### What the exercise asks
Take every line containing "object" from the material and copy it.

### Record extracts
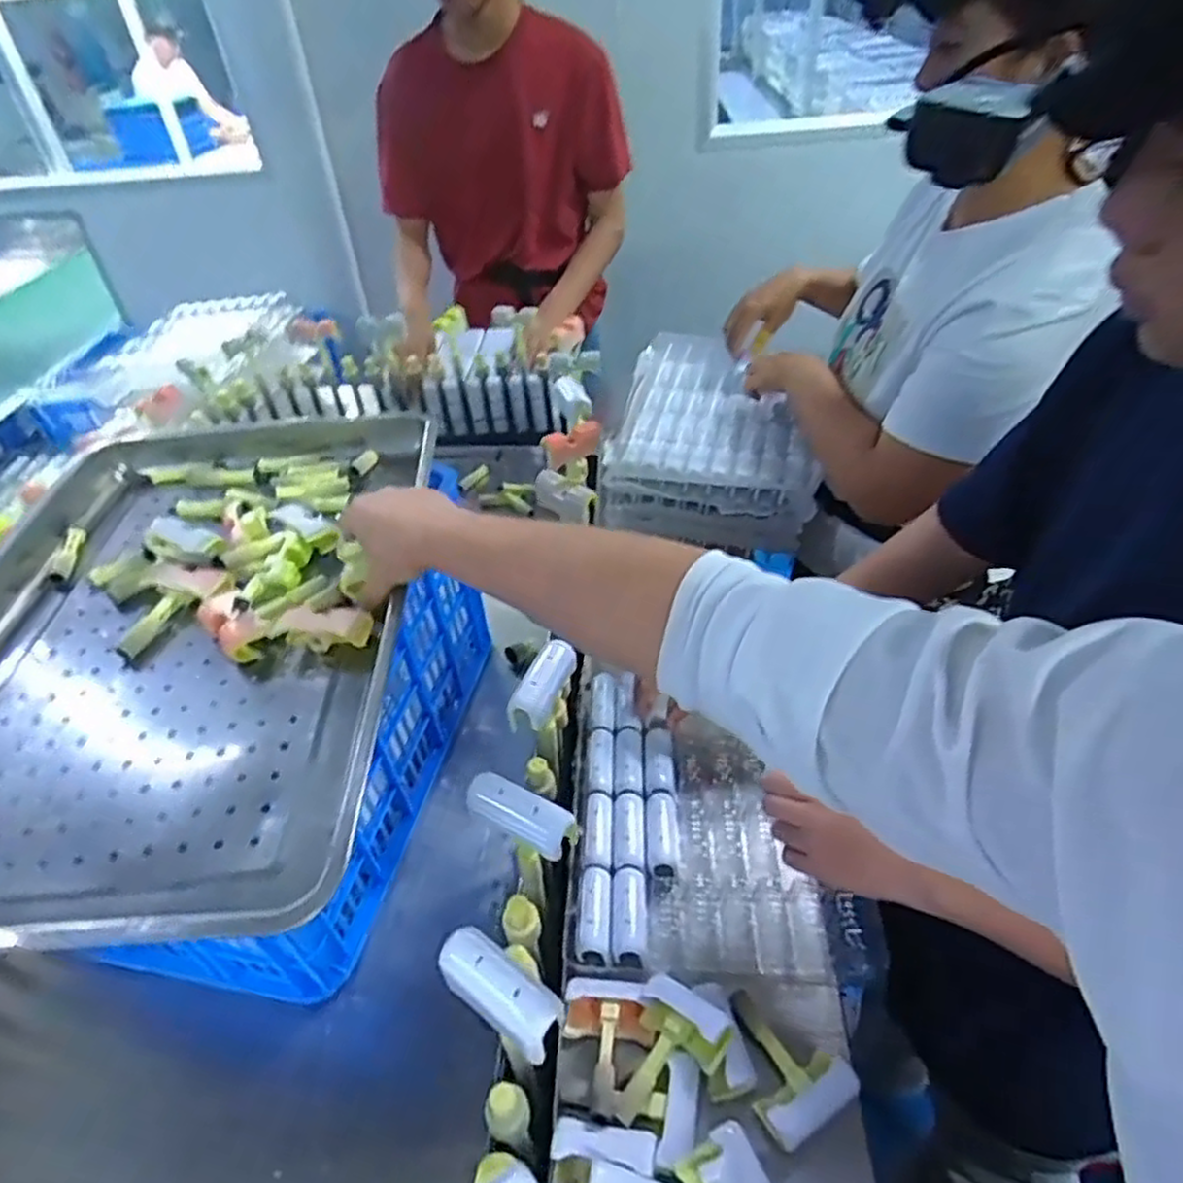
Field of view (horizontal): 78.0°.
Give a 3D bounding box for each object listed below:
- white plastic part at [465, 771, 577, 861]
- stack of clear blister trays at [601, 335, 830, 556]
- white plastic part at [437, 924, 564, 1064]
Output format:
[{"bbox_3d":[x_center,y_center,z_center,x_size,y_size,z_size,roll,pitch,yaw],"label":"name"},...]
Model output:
[{"bbox_3d":[-0.051,0.152,0.502,0.075,0.021,0.030,17,46,20],"label":"white plastic part"},{"bbox_3d":[0.192,-0.235,1.113,0.292,0.142,0.329,9,44,12],"label":"stack of clear blister trays"},{"bbox_3d":[-0.054,0.225,0.415,0.078,0.014,0.033,27,50,27],"label":"white plastic part"}]

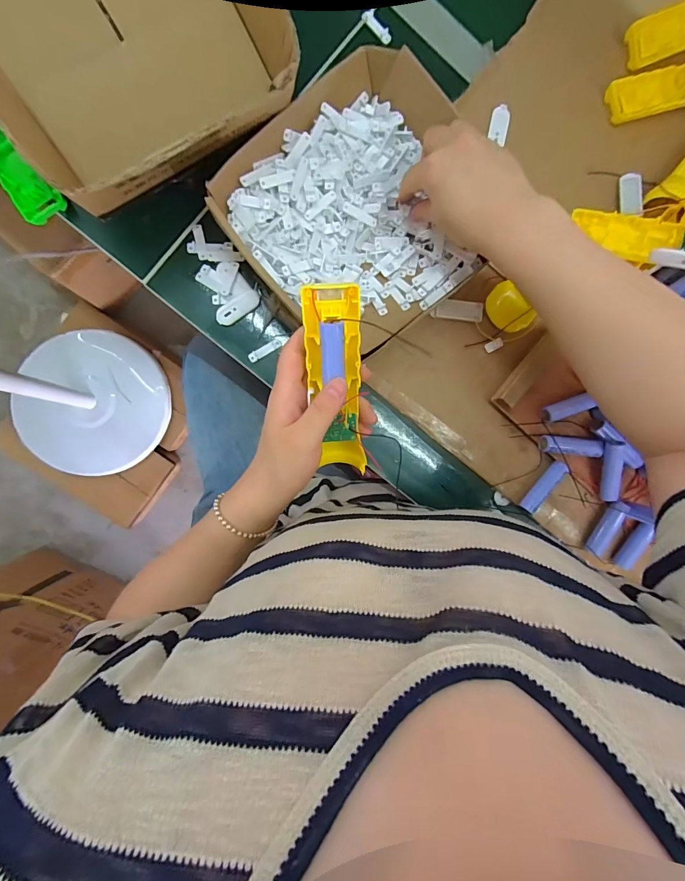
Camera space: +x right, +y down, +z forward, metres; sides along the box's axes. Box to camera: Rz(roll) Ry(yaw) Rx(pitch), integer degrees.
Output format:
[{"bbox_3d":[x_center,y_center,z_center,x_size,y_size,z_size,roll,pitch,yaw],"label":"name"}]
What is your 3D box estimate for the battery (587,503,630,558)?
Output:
[{"bbox_3d":[0.295,0.100,0.432,0.016,0.015,0.062,17,105,-7],"label":"battery"}]

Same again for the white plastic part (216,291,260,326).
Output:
[{"bbox_3d":[-0.110,-0.140,0.410,0.050,0.005,0.018,-31,95,-5],"label":"white plastic part"}]

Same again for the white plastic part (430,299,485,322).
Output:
[{"bbox_3d":[0.126,-0.143,0.424,0.055,0.007,0.021,6,91,-7],"label":"white plastic part"}]

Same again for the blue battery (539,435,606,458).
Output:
[{"bbox_3d":[0.250,0.007,0.418,0.066,0.018,0.018,6,91,-7],"label":"blue battery"}]

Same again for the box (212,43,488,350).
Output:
[{"bbox_3d":[0.015,-0.222,0.377,0.227,0.056,0.220,-37,95,-5],"label":"box"}]

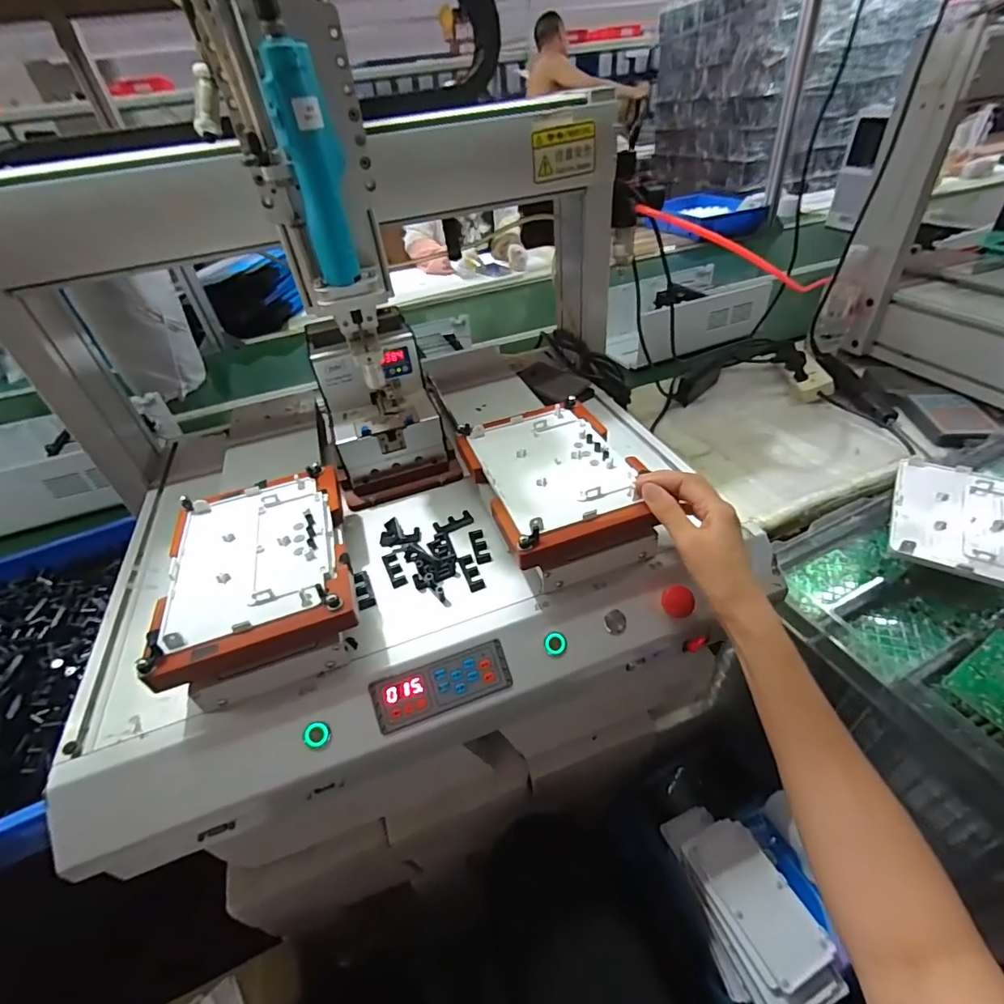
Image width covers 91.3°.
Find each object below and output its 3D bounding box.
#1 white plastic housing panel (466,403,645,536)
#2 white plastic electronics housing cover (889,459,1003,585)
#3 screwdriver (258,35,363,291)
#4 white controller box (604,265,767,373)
[{"bbox_3d":[0.051,-0.041,0.509,0.129,0.011,0.177,-18,41,-12],"label":"white plastic housing panel"},{"bbox_3d":[0.532,0.017,0.565,0.129,0.011,0.189,14,47,31],"label":"white plastic electronics housing cover"},{"bbox_3d":[-0.155,-0.276,0.415,0.042,0.163,0.037,-12,40,-6],"label":"screwdriver"},{"bbox_3d":[0.424,-0.440,1.167,0.331,0.137,0.200,-19,42,-13],"label":"white controller box"}]

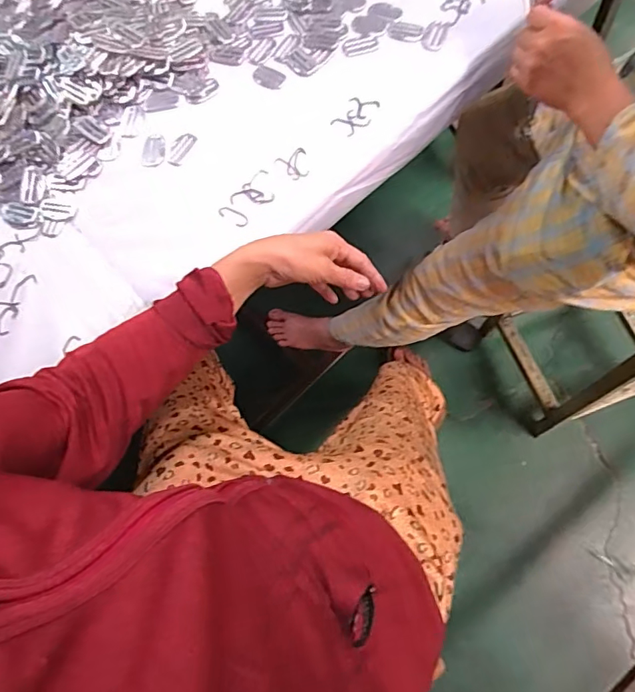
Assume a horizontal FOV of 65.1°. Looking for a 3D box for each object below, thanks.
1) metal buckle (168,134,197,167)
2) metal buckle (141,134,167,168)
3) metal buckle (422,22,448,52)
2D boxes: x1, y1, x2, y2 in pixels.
[{"bbox_3d":[-0.170,-0.245,0.619,0.022,0.005,0.045,26,77,13],"label":"metal buckle"},{"bbox_3d":[-0.206,-0.246,0.624,0.030,0.006,0.047,-5,72,5],"label":"metal buckle"},{"bbox_3d":[0.153,-0.403,0.647,0.030,0.005,0.041,23,77,12],"label":"metal buckle"}]

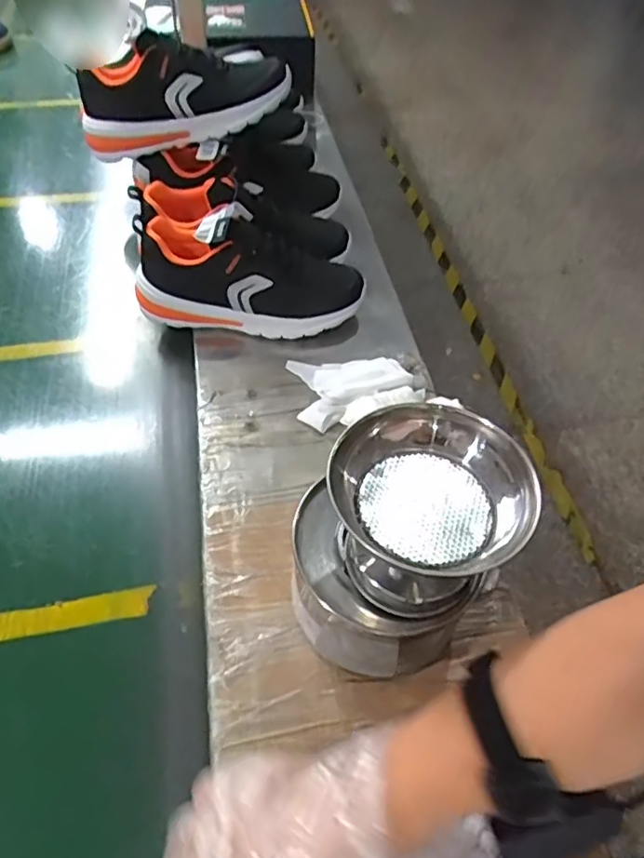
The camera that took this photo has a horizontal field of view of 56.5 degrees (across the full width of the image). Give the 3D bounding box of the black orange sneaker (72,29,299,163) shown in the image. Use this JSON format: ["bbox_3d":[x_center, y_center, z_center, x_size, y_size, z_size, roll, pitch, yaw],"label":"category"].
[{"bbox_3d":[-0.173,-0.430,0.768,0.268,0.107,0.089,-13,57,-8],"label":"black orange sneaker"}]

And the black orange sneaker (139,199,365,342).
[{"bbox_3d":[-0.083,-0.189,0.704,0.262,0.120,0.098,8,56,6],"label":"black orange sneaker"}]

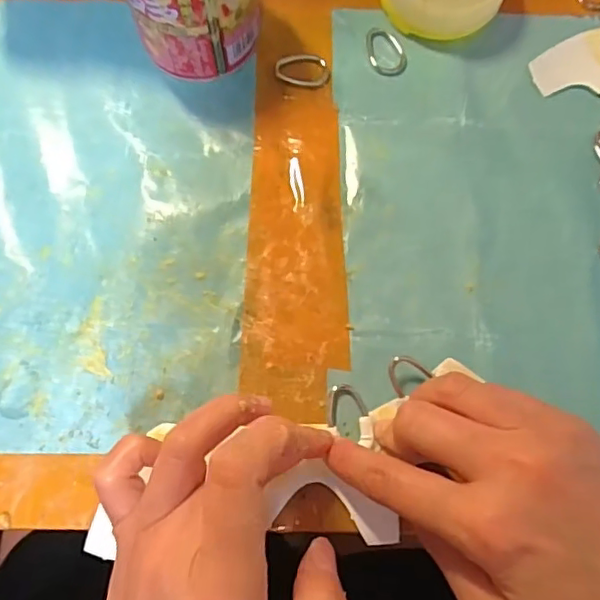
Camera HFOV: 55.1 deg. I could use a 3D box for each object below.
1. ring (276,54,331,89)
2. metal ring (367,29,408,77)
[{"bbox_3d":[0.002,-0.124,0.309,0.029,0.007,0.016,10,79,0],"label":"ring"},{"bbox_3d":[0.048,-0.138,0.316,0.021,0.005,0.029,-17,80,-5],"label":"metal ring"}]

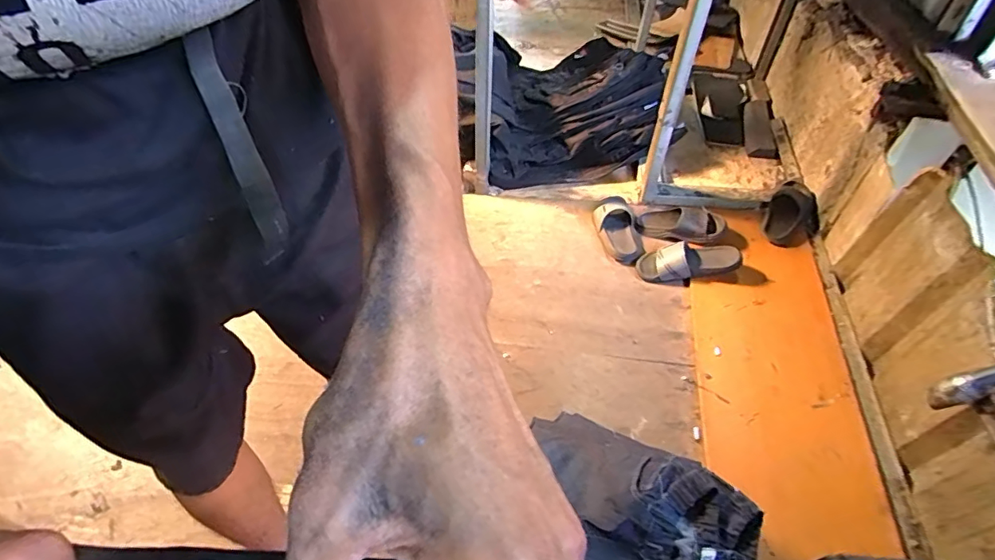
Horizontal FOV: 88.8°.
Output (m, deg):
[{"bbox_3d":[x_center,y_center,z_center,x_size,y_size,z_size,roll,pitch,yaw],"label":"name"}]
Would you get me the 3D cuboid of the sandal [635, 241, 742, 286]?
[{"bbox_3d":[0.561,-0.048,1.490,0.288,0.067,0.121,4,45,4],"label":"sandal"}]

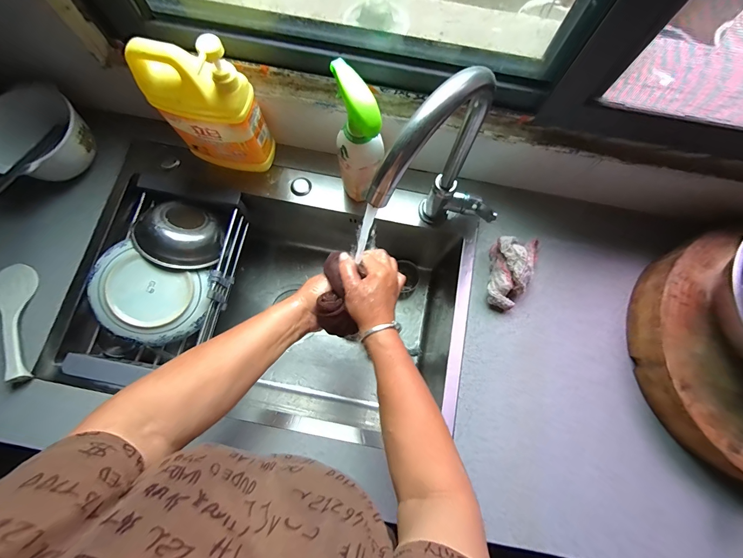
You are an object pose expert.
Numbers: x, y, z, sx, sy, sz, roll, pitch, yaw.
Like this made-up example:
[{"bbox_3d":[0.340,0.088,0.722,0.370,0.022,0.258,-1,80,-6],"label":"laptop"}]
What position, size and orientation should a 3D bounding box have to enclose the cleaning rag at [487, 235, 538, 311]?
[{"bbox_3d":[0.236,-0.015,0.564,0.073,0.062,0.127,21,76,4],"label":"cleaning rag"}]

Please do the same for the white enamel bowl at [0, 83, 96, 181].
[{"bbox_3d":[-0.561,-0.235,0.562,0.151,0.078,0.141,0,77,-2],"label":"white enamel bowl"}]

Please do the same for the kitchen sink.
[{"bbox_3d":[-0.168,0.033,0.666,0.668,0.245,0.444,10,77,1],"label":"kitchen sink"}]

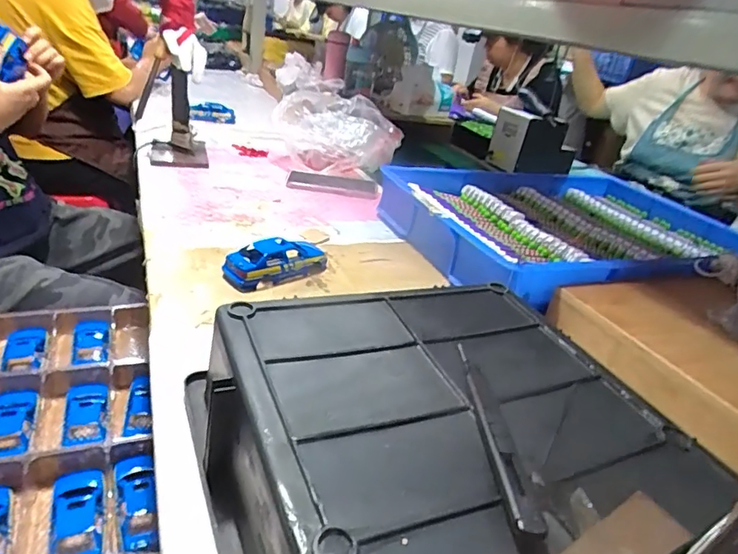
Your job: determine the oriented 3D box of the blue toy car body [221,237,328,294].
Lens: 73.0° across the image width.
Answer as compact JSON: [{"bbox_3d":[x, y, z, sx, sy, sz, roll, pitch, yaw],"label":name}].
[{"bbox_3d":[-0.114,-0.022,0.614,0.068,0.038,0.130,32,35,34],"label":"blue toy car body"}]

### Task output
Give a 3D bounding box for each object listed below:
Find each object below and output its 3D bounding box.
Assume a horizontal FOV of 65.1°. Looking for a 3D box for each object below, thanks.
Camera HFOV: 55.1 deg. I could use a 3D box for each object below.
You are an object pose expert.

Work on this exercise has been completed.